Start of Exercise input
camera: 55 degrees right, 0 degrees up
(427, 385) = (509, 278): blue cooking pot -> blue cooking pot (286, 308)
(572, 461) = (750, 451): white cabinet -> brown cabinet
End of Exercise input
Start of Exercise input
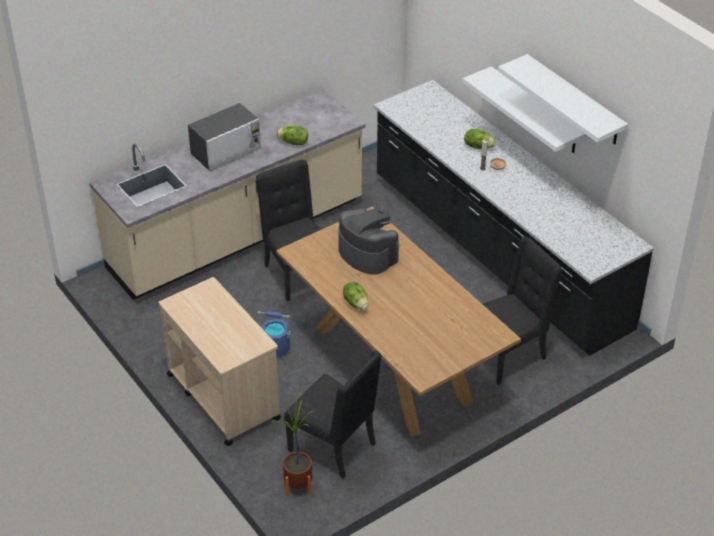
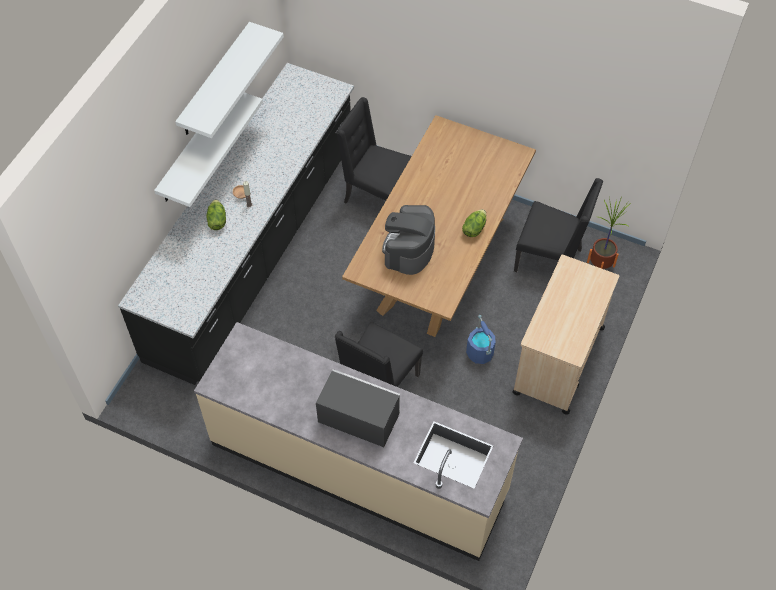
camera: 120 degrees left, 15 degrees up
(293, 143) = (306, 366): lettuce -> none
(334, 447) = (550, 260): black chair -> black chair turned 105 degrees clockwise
End of Exercise input
Work to be completed. Determine the number of lines in the listing above containing the word "camera"; respond with that figure only.

Answer section. 2